Les verdicts sont tombés : Tom Tykwer et ses jurés ont décerné leurs récompenses aux heureux lauréats. En voici la liste, suivie de quelques commentaires.
À noter tout d’abord que le prix du Meilleur 1er film (l’équivalent de la Caméra d’or cannoise) a été décerné à Touch Me Not, de Adina Pintilie.
Prix Alfred-Bauer (qui ouvre de nouvelles perspectives dans l’art cinématographique ou offre une vision esthétique novatrice et singulière): Las herederas (The Heiresses). Oser affirmer que ce film d’un classicisme total ouvre de nouvelles perspectives ou offre une vision esthétique novatrice est pour le moins surprenant ! Sans doute faut-il y voir plutôt un choix consensuel, vu le sujet du film et le contexte sociétal paraguayen dans lequel il s’inscrit.
Ours d’argent de la Meilleure contribution artistique: Elena Okopnaya pour les costumes de Dovlatov. Là encore, probablement un choix plus politique que réellement artistique, compte tenu du thème et du parallèle que certains ne manqueront pas de faire avec la situation actuelle de la Russie.
Ours d’argent du Meilleur scénario : Manuel Alcala et Alonso Ruizpalacios pour Museum. Choix véritablement stupéfiant, tant le scénario de ce film ne présentait rien d’original par rapport à de nombreux autres films en compétition.
Ours d’argent du Meilleur acteur: Anthony Bajon pour La prière. Nous avions salué sa belle prestation, de là à la trouver supérieure à celle de Joaquin Phoenix et Franz Rogowski, il y a un pas que nous ne franchirons pas. Le jeune comédien a indubitablement un bel avenir devant lui, mais cette récompense prestigieuse vient trop tôt, surtout compte tenu de l’excellente interprétation des deux acteurs cités ci-dessus et tous deux scandaleusement oubliés.
Ours d’argent de la Meilleure actrice : Ana Brun pour Las herederas (The Heiresses). Consternation de voir primée une comédienne ayant proposé un jeu sans relief, à l’image d’un film qui fait preuve d’une fausse audace en n’osant jamais aller jusqu’au bout de son propos.
Ours d’argent du Meilleur réalisateur: Wes Anderson pour Isle of Dogs. Nous avions placé le film dans notre palmarès, il méritait en effet de ne pas repartir bredouille.
Ours d’argent – Grand Prix du jury: Mug, de Malgorzata Szumowska. C’était notre Grand Prix idéal également. Trois ans après son sacre de Meilleure réalisatrice de la Berlinale 2015 pour Body, la cinéaste franchit donc un nouveau palier avec cette satire grinçante de la société polonaise et du poids écrasant de la religion.

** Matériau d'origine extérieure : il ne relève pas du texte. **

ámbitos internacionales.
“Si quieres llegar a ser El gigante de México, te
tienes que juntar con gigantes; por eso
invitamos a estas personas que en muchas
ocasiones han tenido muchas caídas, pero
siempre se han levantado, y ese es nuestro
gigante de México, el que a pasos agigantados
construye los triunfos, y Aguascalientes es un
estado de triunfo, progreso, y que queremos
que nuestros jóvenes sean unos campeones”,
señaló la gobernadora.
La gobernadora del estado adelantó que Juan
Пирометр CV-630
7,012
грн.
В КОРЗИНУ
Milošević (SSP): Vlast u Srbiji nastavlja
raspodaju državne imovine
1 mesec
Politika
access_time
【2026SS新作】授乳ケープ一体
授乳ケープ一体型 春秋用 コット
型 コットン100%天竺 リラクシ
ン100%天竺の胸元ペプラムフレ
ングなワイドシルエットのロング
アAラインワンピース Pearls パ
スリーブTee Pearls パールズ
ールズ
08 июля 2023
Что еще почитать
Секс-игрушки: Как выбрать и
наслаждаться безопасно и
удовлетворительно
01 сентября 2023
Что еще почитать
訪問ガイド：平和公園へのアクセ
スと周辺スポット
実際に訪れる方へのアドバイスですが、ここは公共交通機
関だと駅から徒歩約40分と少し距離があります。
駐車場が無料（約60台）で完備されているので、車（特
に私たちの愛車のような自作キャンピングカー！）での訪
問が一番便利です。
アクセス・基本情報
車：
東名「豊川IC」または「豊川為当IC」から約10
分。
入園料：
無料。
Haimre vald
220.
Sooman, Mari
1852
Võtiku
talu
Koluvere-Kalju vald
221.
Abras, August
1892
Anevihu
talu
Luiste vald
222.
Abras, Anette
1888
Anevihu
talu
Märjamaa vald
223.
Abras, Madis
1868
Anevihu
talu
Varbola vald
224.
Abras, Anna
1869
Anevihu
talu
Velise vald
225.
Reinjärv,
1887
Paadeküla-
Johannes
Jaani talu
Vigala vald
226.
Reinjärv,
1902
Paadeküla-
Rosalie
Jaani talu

Ours d’or du Meilleur film: Touch Me Not, de Adina Pintilie ! Nous l’avions vu également figurer au palmarès. En obtenant la récompense suprême à Berlin (en plus de celle du Meilleur premier film), le film est doublement récompensé pour l’incroyable audace dont il fait preuve. Reste à voir désormais qui seront les distributeurs (dans nos pays francophones) qui auront le courage de le sortir en salles.
Au final, un palmarès en demi teinte donc, mis à part pour les prix attribués à Mug, Isle of Dogs et Touch Me Not. Grosse déception par contre de voir Utøya 22.Juli et In the Aisles être complètement ignorés par le jury. Il en va de même pour les Ours d’argent des Meilleur acteur et Meilleure actrice, qui n’auraient jamais dû échapper à Joaquin Phoenix (ou Franz Rogowski) et Leonore Ekstrand. Palmarès très paradoxal également, puisque l’audace de choix tels que Touch Me Not, Mug et dans une certaine mesure Isle of Dogs, côtoie d’autres choix profondément consensuels. Mais ainsi en est-il en général des jurys des grands festivals européens. Et on se réjouira tout de même que Tom Tykwer et ses jurés aient laissé sur la touche les deux films-fleuves de cette 68e Berlinale, à savoir Season of the Devil et My brother’s name is Robert and he is an idiot, deux productions profondément ennuyeuse pour la première et prétentieuse pour la seconde.
Quoi qu’il en soit, cette cuvée 2018 de la Berlinale aura réservé quelques belles surprises (y compris dans les sections parallèles, dont nous aurons certainement l’occasion de reparler prochainement). Contrairement aux commentaires chagrins entendus ci et là sur une programmation décevante, le festival dirigé par Dieter Kosslick a prouvé qu’il avait encore de belles années devant lui.